Longa de Karim Aïnouz em Cannes

O Abismo Prateado, inspirado por música de Chico Buarque, vai à Quinzena

Luiz Carlos Merten, O Estado de S.Paulo

20 Abril 2011 | 00h00

E o Brasil, mesmo não participando da competição em Cannes, vai marcar presença em importantes seções do maior evento de cinema do mundo, no mês que vem. Depois do longa Trabalhar Cansa, de Marco Dutra e Juliana Rojas, na mostra Un Certain Regard, do curta Permanência, de Ricardo Alves Júnior - que vai concorrer ao prêmio da categoria - na Semana da Crítica e do projeto de Gustavo Melo (1994) na oficina de novos realizadores, agora é Karim Aïnouz que participa da seleção da Quinzena dos Realizadores.
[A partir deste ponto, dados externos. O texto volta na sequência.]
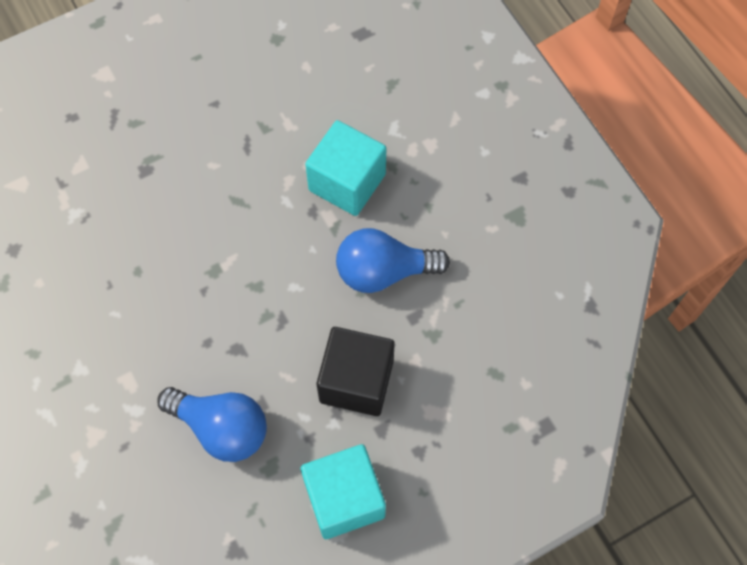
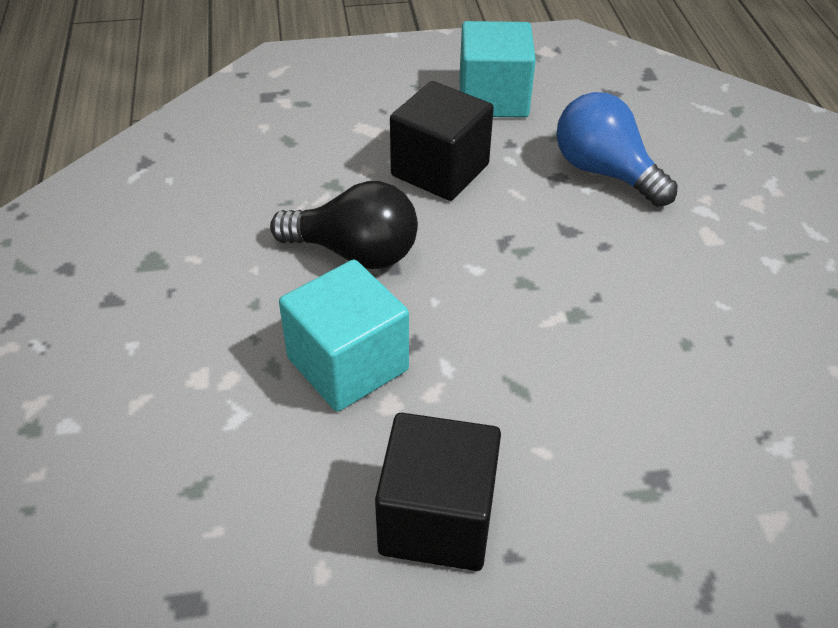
camera: 160 degrees left, 20 degrees down
(259, 109) = (437, 518): none -> black cube
(384, 271) = (355, 252): blue light bulb -> black light bulb

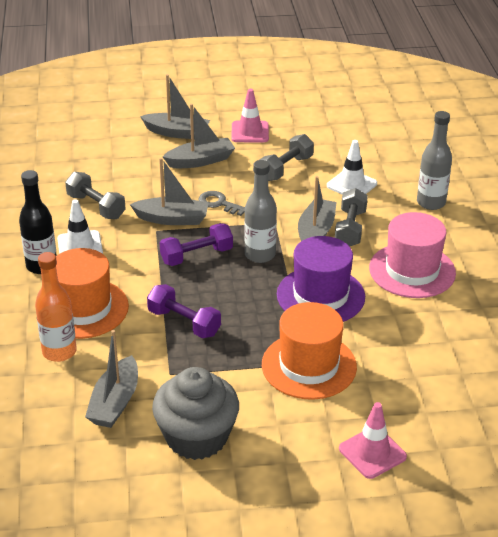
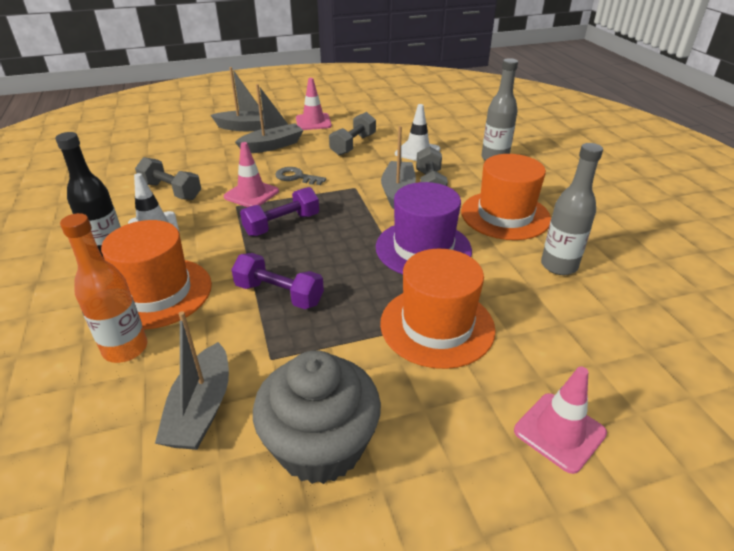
camera: 10 degrees left, 0 degrees up
(172, 219) = (251, 194): grey boat -> pink traffic cone
(260, 255) = (348, 217): grey bottle -> grey bottle (559, 266)
(412, 270) = (505, 215): pink hat -> orange hat

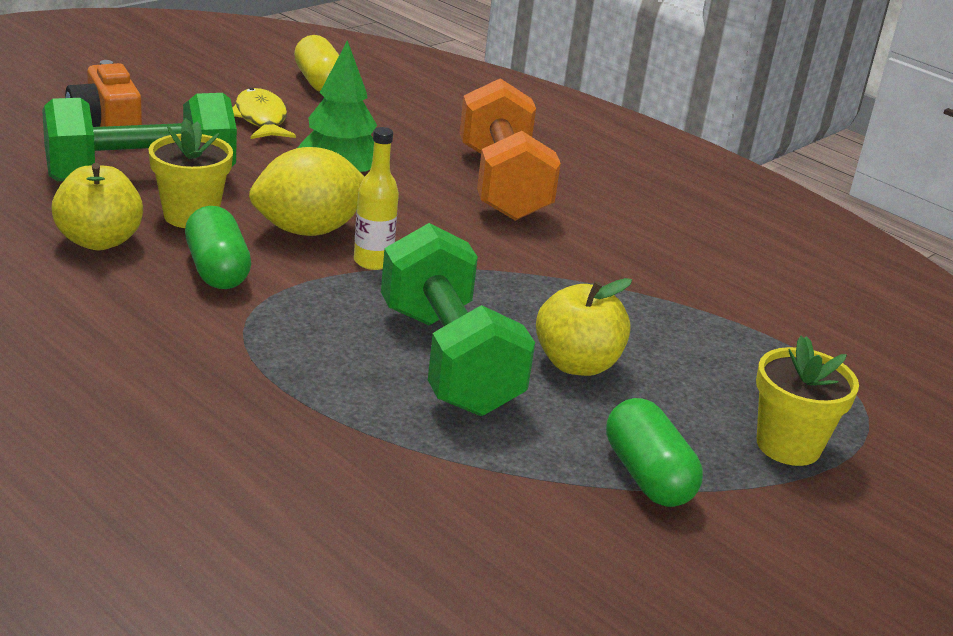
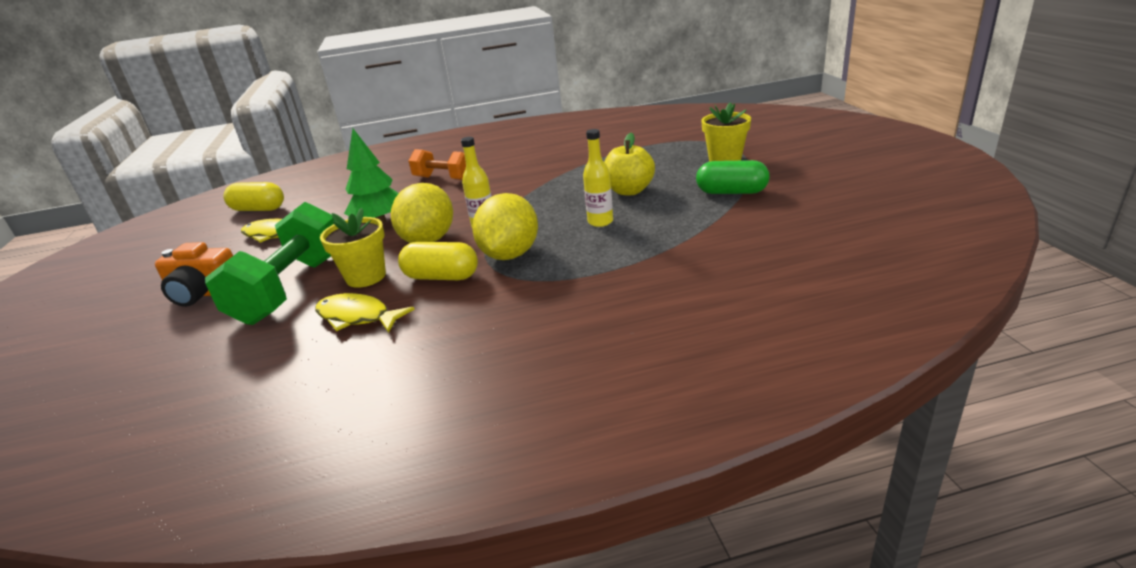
camera: 50 degrees left, 0 degrees up
(99, 241) = (357, 317): yellow apple -> yellow fish
(217, 270) = (441, 277): green capsule -> yellow capsule
(302, 306) = (510, 254): none -> yellow lemon
(448, 360) = (600, 222): green dumbbell -> yellow bottle
(502, 184) = (444, 178): orange dumbbell -> orange dumbbell, size x0.60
Quem vai a Cannes, sabe. De todas as seções do festival, a Quinzena é a que mais privilegia a invenção de linguagem. Aïnouz estará no lugar certo. Com Madame Satã, ele esteve em Cannes na mostra Um Certo Olhar; com O Céu de Suely e Viajo Porque Preciso, Volto Porque Te Amo (em parceria com Marcelo Gomes) foi a Veneza, na seção Horizontes, e agora retorna a Cannes na Quinzena. "É muito bacana, estou superanimado e também já com aquele friozinho antecipado na barriga, esperando a reação do público. Cannes é a maior vitrine do cinema do mundo. Como esse pessoal vai ver O Abismo Prateado?"

É o título do novo filme de Aïnouz, estrelado por Alessandra Negrini, a Cleópatra, de Júlio Bressane. Aïnouz revela o mínimo sobre o filme, para não desvendar seus mistérios. "Nasceu de uma proposta do produtor Rodrigo Teixeira. Ele tinha os direitos da canção de Chico Buarque, Olhos nos Olhos. Me pediu que fizesse um filme a partir dela." Como roteirista e diretor - criou Alice na TV -, o autor tem investigado as mulheres com a mesma fascinação que revela pela linguagem. O Abismo Prateado tenta unir as duas pontas, de novo.

O filme acompanha 24 horas na vida de uma mulher que recebe uma notícia decisiva. Passa-se numa Copacabana noturna, mas não sórdida. Chico já viu o filme? "Ninguém viu. O próprio festival assistiu apenas a uma cópia de serviço em DVD, não finalizada. Estou trabalhando para que fique bem bonito. Vamos tentar levar o Chico a Cannes. Ainda não o conheço. Espero surpreendê-lo."

Dos 21 filmes que integram a programação da Quinzena em 2011, dois são latinos. Além do longa brasileiro, a seleção contempla também a Colômbia, em coprodução com a França e o Uruguai - o filme é Porfírio, de Alejandro Landes. Um terceiro filme, a produção mexicana e americana Mila Caos, de Simon Paetaus, terá exibição especial, à margem da seleção. A França será representada por quatro filmes. Imperdonables, Imperdoáveis, leva a assinatura do veterano André Techiné. Os demais são de jovens diretores e vão concorrer à Caméra d"Or, que é a Palma de Ouro dos estreantes - Après le Sud, de Jean-Jacques Jauffret; En Ville, de Valerie Mrejen e Betrand Schefer; e La Fin du Silence, de Roland Edzard.

Na gala de abertura da Quinzena, dia 12 de maio, será outorgado o prêmio que a Sociedade dos Realizadores da França destina a um autor importante. Nos últimos anos, foram premiados Alain Cavalier, Jim Jarmusch, Naomi Kawase e Agnès Varda. O premiado de 2011 será Jafar Panahi, atualmente na prisão, no Irã.